Responding to the EDTF recommendations
A review of 2012 year end reporting
Enhanced risk disclosures are an important opportunity for banks to communicate better with their stakeholders. The EDTF Report ‘Enhancing the Risk Disclosure of Banks’ was published in October 2012 and represents a collaborative effort by banks and key stakeholders.
The EDTF Report included 32 recommendations for enhancing banks’ risk disclosures and our review focuses on the implementation of these recommendations, for banks that were members of the EDTF Working Group, highlighting examples of good practice for others to consider in their 2013 planning.
Given the EDTF Report was published in late 2012, it is encouraging that the banks reviewed have considered and adopted some of the recommendations in their 2012 reporting and acknowledge that there will be further enhancements to disclosures in subsequent reporting periods.
Please note: This review includes a number of examples taken from the year end reports of the banks reviewed and is therefore 21.5MB in size.

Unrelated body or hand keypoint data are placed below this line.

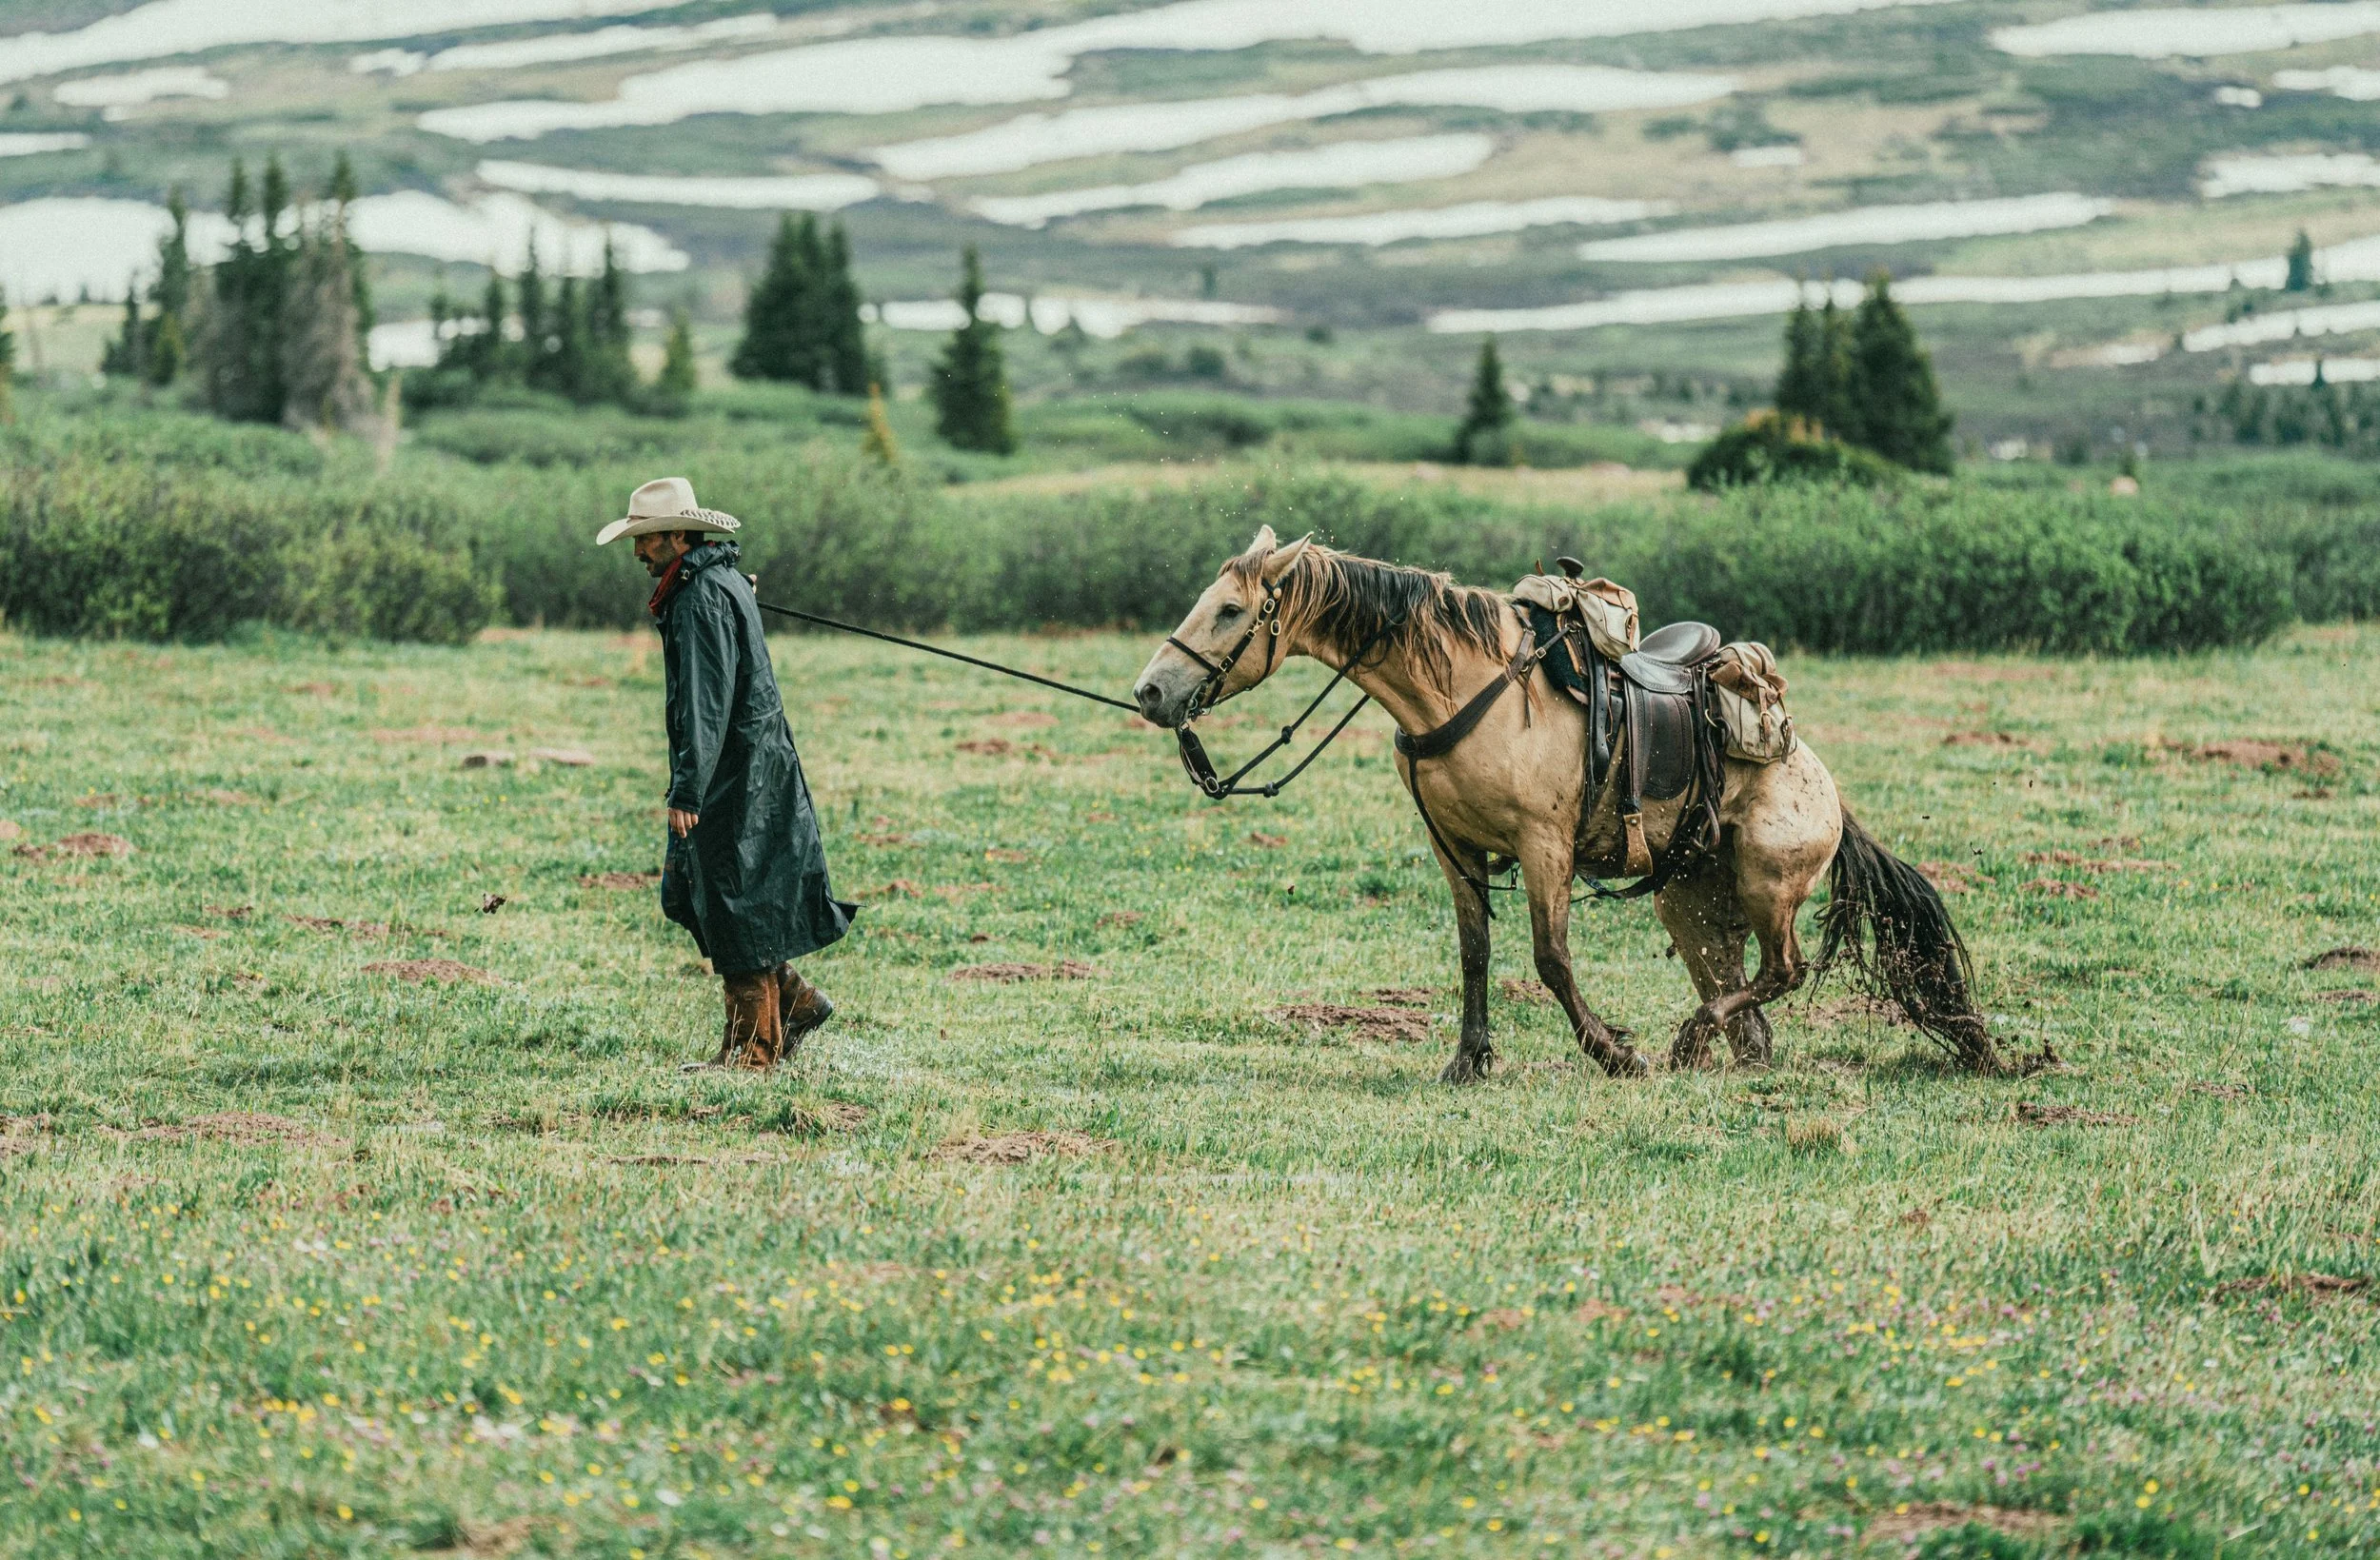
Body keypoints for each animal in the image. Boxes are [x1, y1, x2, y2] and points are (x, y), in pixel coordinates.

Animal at [1132, 527, 1996, 1082]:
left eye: (1232, 610)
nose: (1150, 691)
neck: (1463, 685)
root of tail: (1822, 785)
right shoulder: (1456, 848)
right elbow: (1475, 952)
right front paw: (1468, 1058)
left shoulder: (1543, 846)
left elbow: (1550, 958)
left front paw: (1614, 1051)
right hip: (1691, 897)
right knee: (1740, 995)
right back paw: (1715, 1051)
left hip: (1768, 884)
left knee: (1781, 969)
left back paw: (1683, 1043)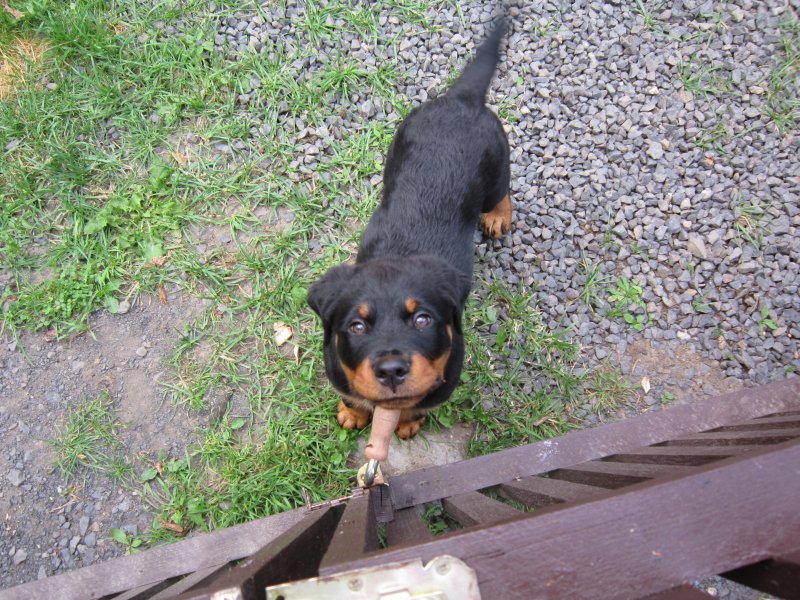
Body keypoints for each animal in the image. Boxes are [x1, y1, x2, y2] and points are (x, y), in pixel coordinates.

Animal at [308, 21, 511, 440]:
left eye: (423, 320)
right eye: (356, 326)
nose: (391, 370)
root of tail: (462, 98)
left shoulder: (444, 380)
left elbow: (416, 404)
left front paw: (407, 423)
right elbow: (354, 393)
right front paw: (352, 412)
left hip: (498, 163)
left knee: (503, 192)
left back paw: (499, 216)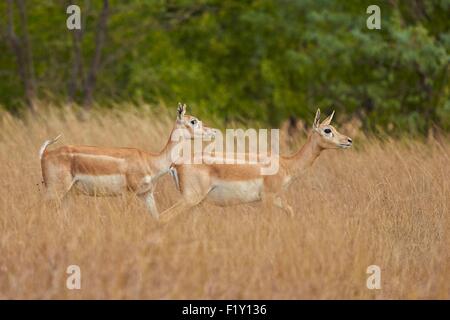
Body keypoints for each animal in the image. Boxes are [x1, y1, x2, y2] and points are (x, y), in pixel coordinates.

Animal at [38, 104, 216, 219]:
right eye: (193, 121)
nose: (213, 131)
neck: (150, 161)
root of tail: (45, 153)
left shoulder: (146, 194)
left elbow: (157, 217)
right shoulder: (128, 194)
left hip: (67, 194)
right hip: (55, 190)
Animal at [160, 109, 354, 222]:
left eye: (334, 127)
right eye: (327, 130)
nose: (348, 141)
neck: (286, 164)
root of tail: (175, 165)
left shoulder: (277, 199)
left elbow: (291, 211)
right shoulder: (267, 199)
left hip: (196, 204)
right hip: (190, 199)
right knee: (162, 217)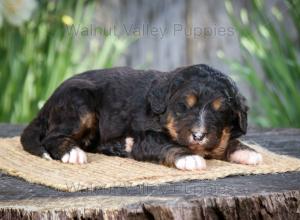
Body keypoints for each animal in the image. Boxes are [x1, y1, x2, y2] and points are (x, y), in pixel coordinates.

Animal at [20, 64, 262, 170]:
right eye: (184, 106)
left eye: (220, 110)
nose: (199, 136)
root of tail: (48, 101)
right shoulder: (147, 137)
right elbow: (167, 144)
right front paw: (189, 157)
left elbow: (228, 141)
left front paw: (248, 152)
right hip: (79, 104)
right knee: (53, 137)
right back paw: (73, 153)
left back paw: (121, 146)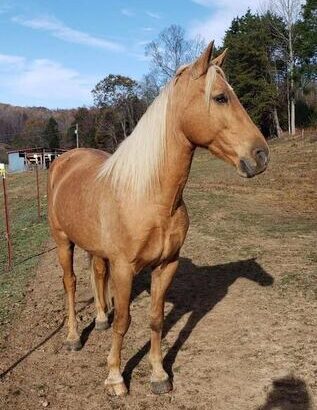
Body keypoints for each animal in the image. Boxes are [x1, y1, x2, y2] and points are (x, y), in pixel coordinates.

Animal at [47, 42, 270, 398]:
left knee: (97, 274)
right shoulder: (125, 269)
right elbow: (124, 321)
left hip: (95, 248)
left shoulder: (166, 265)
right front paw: (115, 378)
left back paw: (99, 319)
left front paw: (158, 375)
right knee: (70, 284)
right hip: (62, 241)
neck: (150, 197)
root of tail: (63, 161)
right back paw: (72, 337)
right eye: (220, 97)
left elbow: (155, 319)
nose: (261, 156)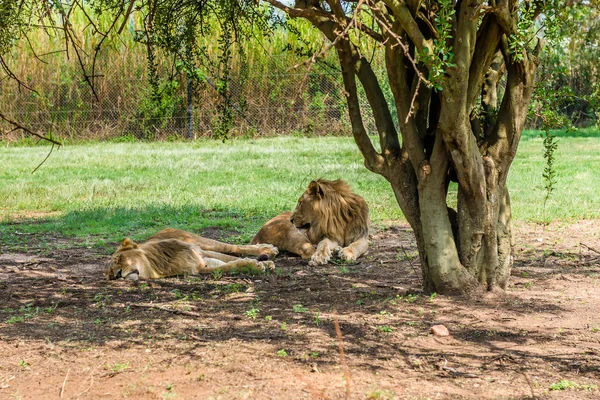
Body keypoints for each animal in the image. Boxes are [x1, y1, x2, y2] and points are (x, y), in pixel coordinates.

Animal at [106, 228, 278, 282]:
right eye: (111, 275)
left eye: (119, 259)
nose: (118, 275)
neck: (156, 264)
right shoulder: (199, 267)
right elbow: (231, 264)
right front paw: (258, 264)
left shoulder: (199, 251)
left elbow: (233, 258)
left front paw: (263, 263)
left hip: (200, 241)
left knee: (232, 247)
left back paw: (268, 249)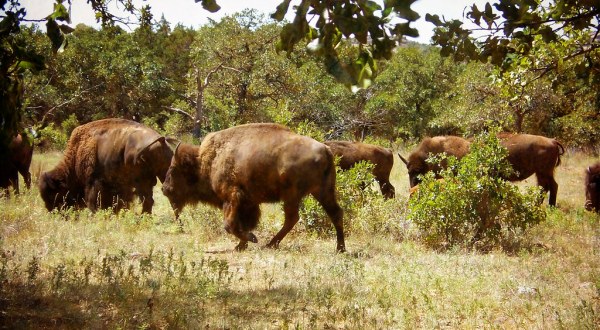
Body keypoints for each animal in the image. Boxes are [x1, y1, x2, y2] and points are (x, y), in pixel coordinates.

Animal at [39, 119, 173, 214]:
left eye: (53, 194)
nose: (53, 212)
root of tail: (160, 139)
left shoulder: (94, 182)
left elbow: (94, 200)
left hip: (141, 180)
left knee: (148, 199)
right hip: (163, 173)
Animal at [162, 124, 344, 253]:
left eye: (173, 169)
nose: (164, 189)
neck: (209, 160)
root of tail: (326, 150)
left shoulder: (232, 197)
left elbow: (230, 224)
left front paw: (251, 239)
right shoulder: (248, 203)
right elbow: (243, 223)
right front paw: (241, 245)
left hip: (293, 195)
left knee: (292, 218)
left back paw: (270, 244)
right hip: (322, 192)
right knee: (335, 213)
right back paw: (340, 248)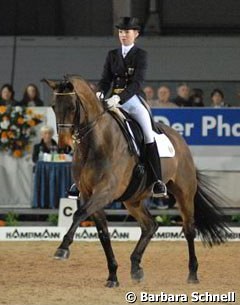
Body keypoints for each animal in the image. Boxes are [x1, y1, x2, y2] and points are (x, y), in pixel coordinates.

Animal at [44, 76, 230, 288]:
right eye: (53, 106)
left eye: (72, 107)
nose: (63, 147)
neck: (96, 142)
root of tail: (179, 140)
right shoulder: (88, 194)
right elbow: (103, 233)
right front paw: (113, 276)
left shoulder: (106, 191)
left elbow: (79, 214)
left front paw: (62, 248)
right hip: (133, 200)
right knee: (150, 226)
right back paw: (136, 268)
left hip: (184, 192)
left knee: (189, 229)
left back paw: (192, 274)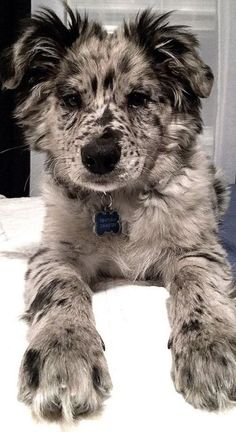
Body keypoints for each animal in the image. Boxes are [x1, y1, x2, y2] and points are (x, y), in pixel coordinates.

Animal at [0, 3, 235, 422]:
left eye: (139, 98)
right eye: (71, 100)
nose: (99, 156)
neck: (117, 203)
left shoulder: (197, 249)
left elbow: (196, 285)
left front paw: (211, 346)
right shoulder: (53, 254)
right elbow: (63, 289)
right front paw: (64, 354)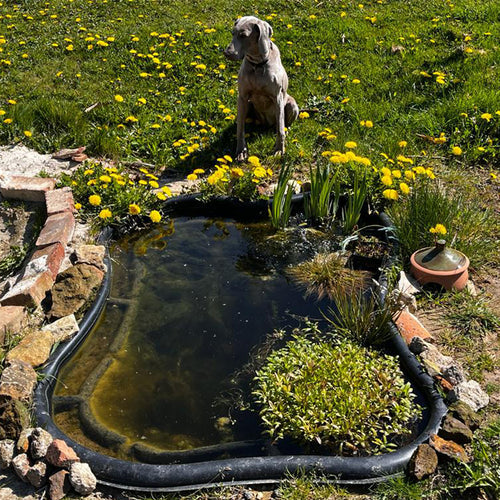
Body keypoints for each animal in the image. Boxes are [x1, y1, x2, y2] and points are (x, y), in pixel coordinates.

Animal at [224, 16, 300, 160]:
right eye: (232, 33)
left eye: (243, 35)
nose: (226, 53)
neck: (257, 65)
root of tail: (266, 124)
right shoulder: (242, 97)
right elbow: (240, 129)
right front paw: (241, 151)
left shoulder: (277, 98)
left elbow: (280, 129)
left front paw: (279, 149)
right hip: (248, 104)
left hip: (291, 105)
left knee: (283, 125)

The main areas which the banks reviewed have more consistently adopted the recommendations are:
- information on regulatory capital including risk weighted asset (RWA) information at the consolidated level and the inclusion of a reconciliation between accounting and regulatory capital;
- combined annual reports and pillar 3 reports or publication of both reports simultaneously;
- details of principal risks and uncertainties;
- risk governance structures;
- credit risk disclosure for specific portfolios or exposure types; and
- the application more generally of the qualitative recommendations.
Areas that we expect to see further developments in disclosures are:
- the more widespread inclusion of liquidity and funding measures such as the Net Stable Funding Ration (NSFR) and the Liquidity Coverage Ratio (LCR). This might be driven by investor and market demands but is clearly a sensitive disclosure issue for some banks;
- the inclusion of overall risk appetite metrics and how banks have performed against these;
- quantitative information in respect of market risk, particularly around sensitivity information and back testing details and exceptions
- stress testing information across many areas including market risk, funding and liquidity
- more consistency in the inclusion of disclosures on asset encumbrance including quantitative detail; and
- generally through consolidating information, currently in various sections of the annual report, and to reduce the volume of disclosures that are not material, to help improve clarity and reduce clutter.